By spraying enough of those requests, an adversary can then sift through the heap fragments for valid session tokens of someone who is currently logged in.
The cleanup serves to evade detection: by leaving the registry indistinguishable from its pre-exploit state, the tool removes the artifacts a responder would normally key on.

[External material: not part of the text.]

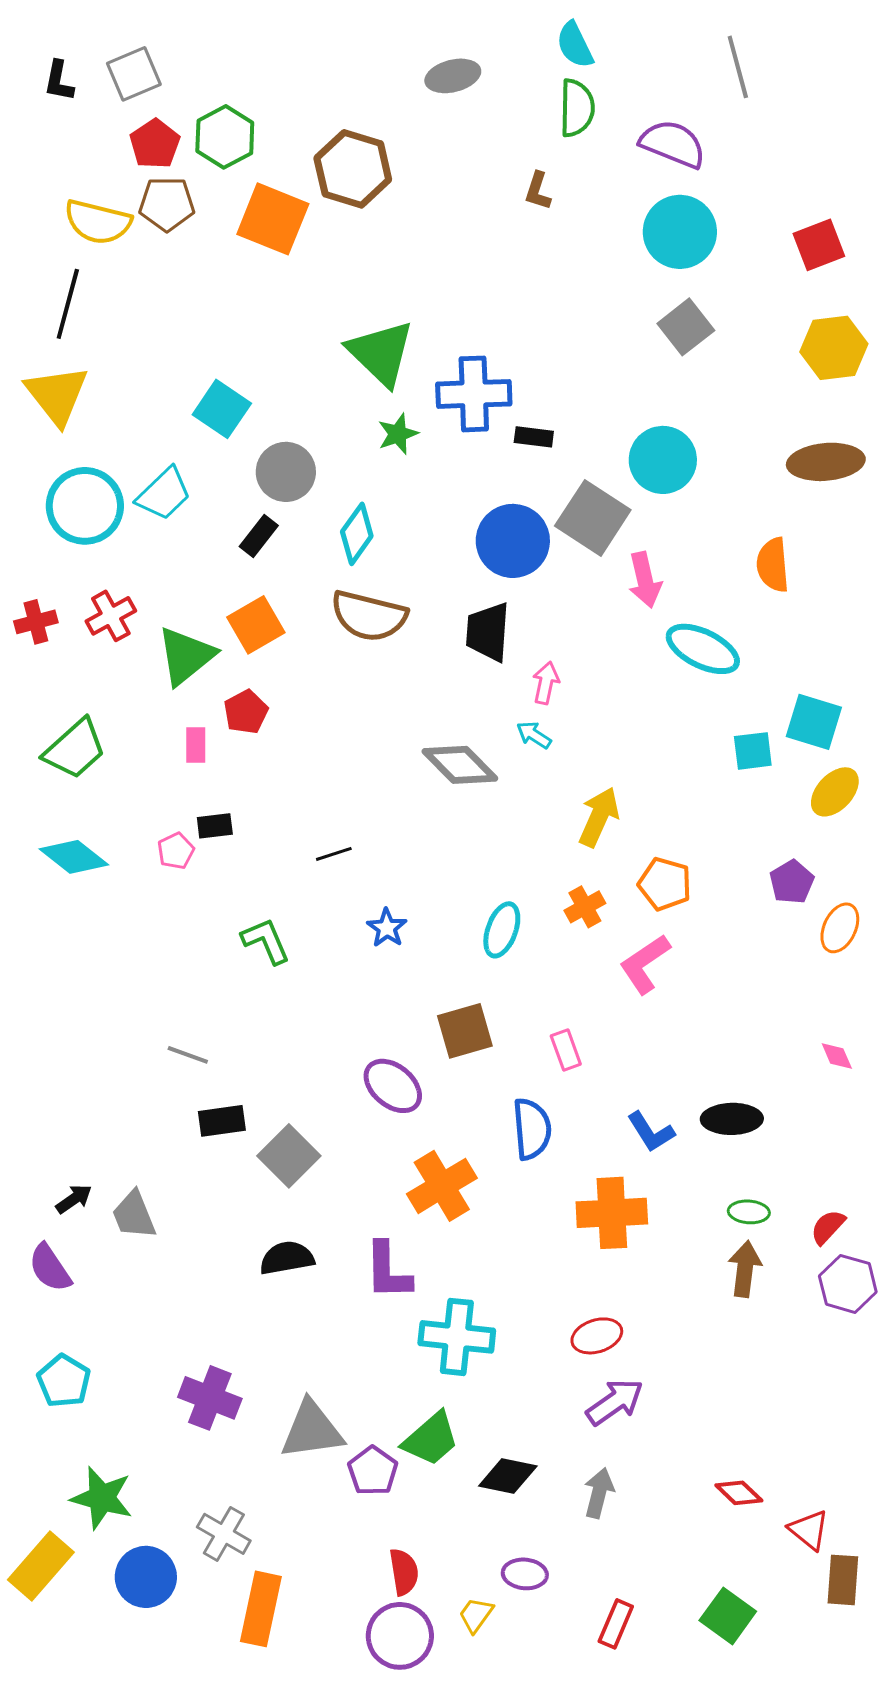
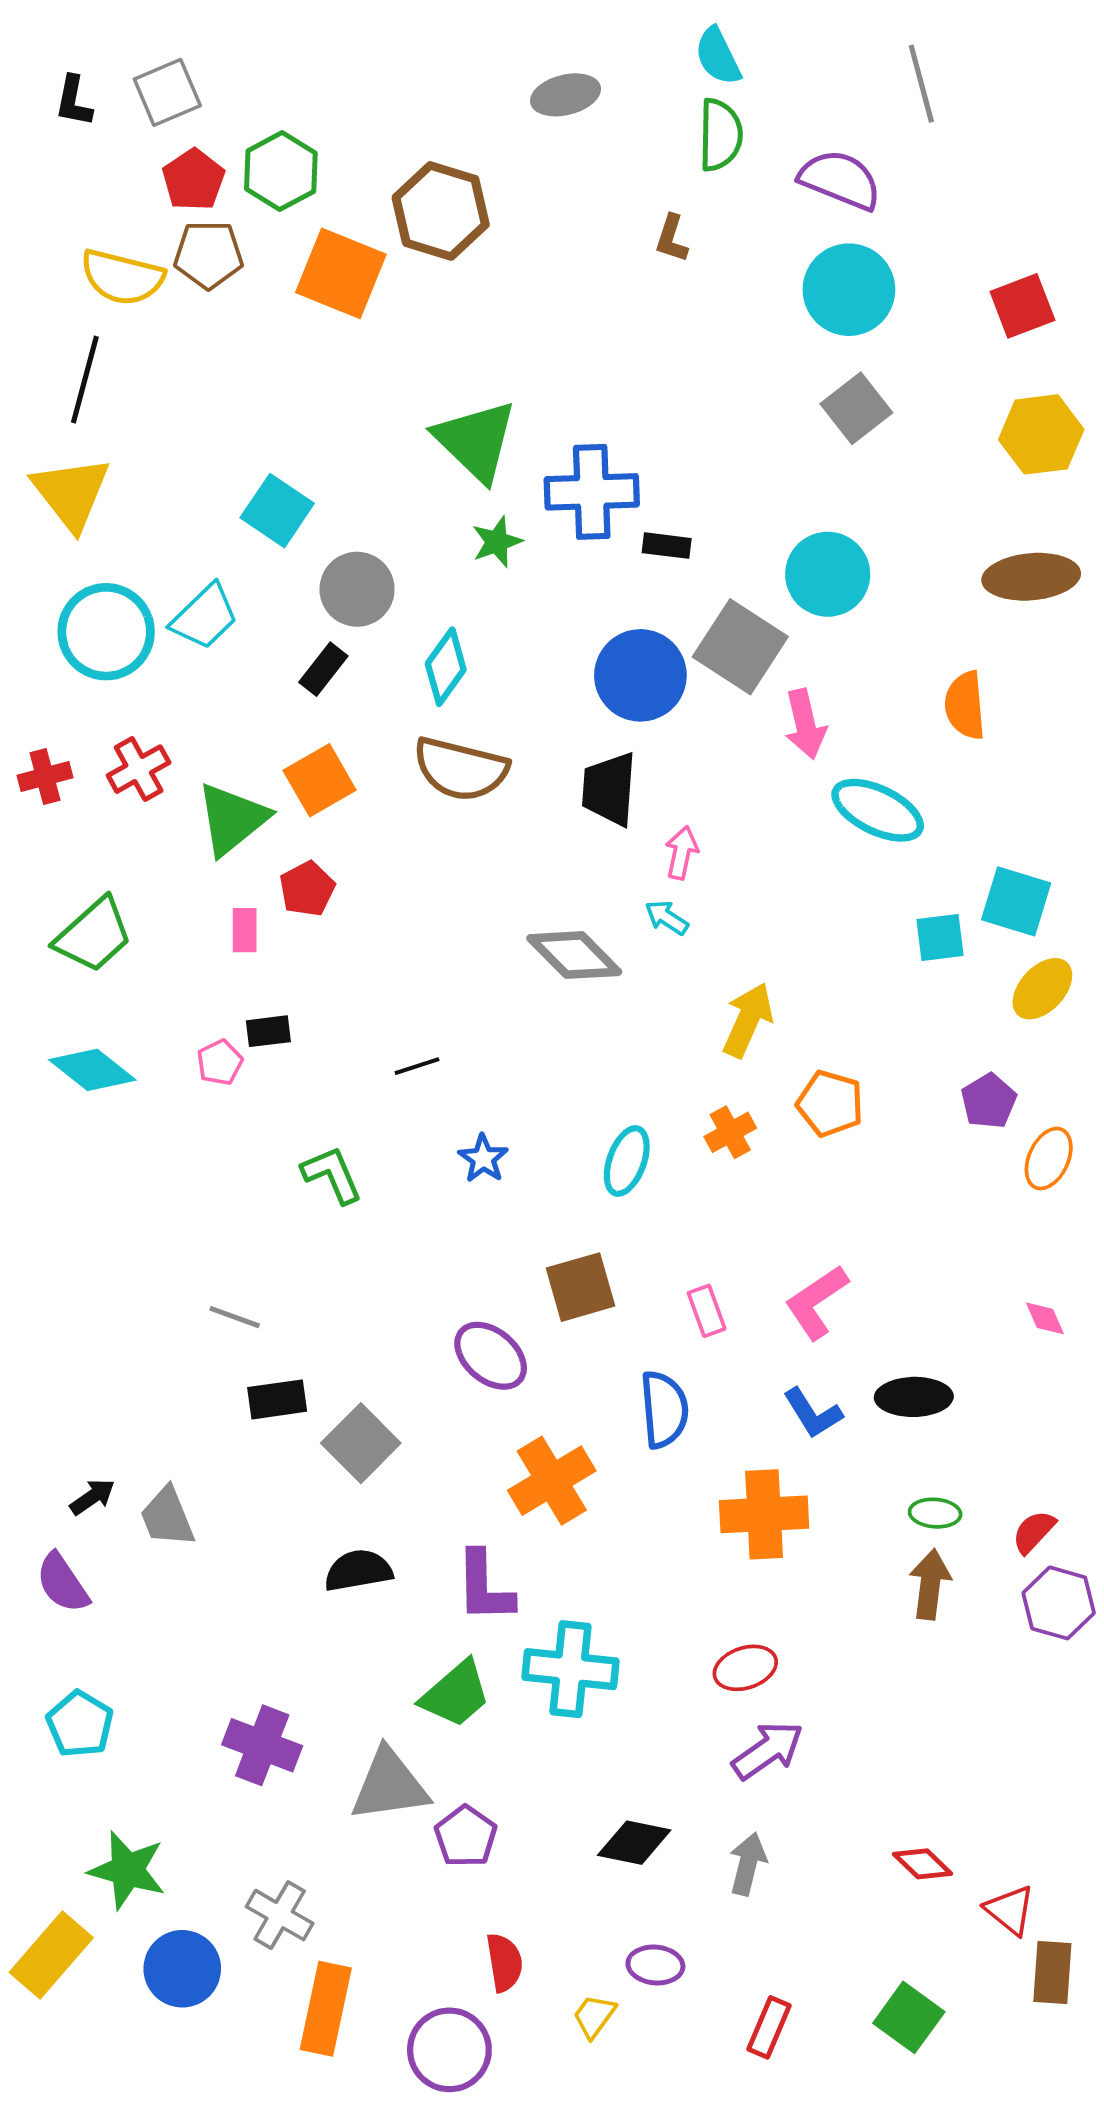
pink L-shape: (645, 964) -> (816, 1302), moved
green trapezoid: (431, 1439) -> (456, 1694), moved
purple circle: (400, 1636) -> (449, 2050), moved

Huntress assesses with high confidence that the activity is the work of an initial access broker (IAB) weaponising CVE-2025-5777 to gain footholds in Citrix environments before selling or handing off access, ultimately for the purpose of ransomware deployment.
Defender actions
- Patch every internet-facing NetScaler ADC/Gateway to the fixed build in Citrix's NetScaler security bulletin for CVE-2025-5777 now, and after patching terminate ALL active ICA/PCoIP and AAA sessions — tokens harvested via CVE-2025-5777 remain valid across the patch.
- Hunt NetScaler ns.log for a burst of AAA LOGIN_FAILED events carrying binary/unprintable User values from a single source IP, and for any authenticated session driven from an IP that has no preceding successful authentication.
- Forward NetScaler logs off-box to a SIEM before hunting — on-device ns.log rotates fast enough to lose the evidence.
- Alert on gpupdate followed closely by an AppMgmt (Application Management) service start and a new SYSTEM-context process, and on net user / net localgroup Administrators account creation outside change management.
- Inventory endpoints for unexpected ScreenConnect, Zoho Assist, Netbird or Atera installs not tied to a sanctioned RMM deployment.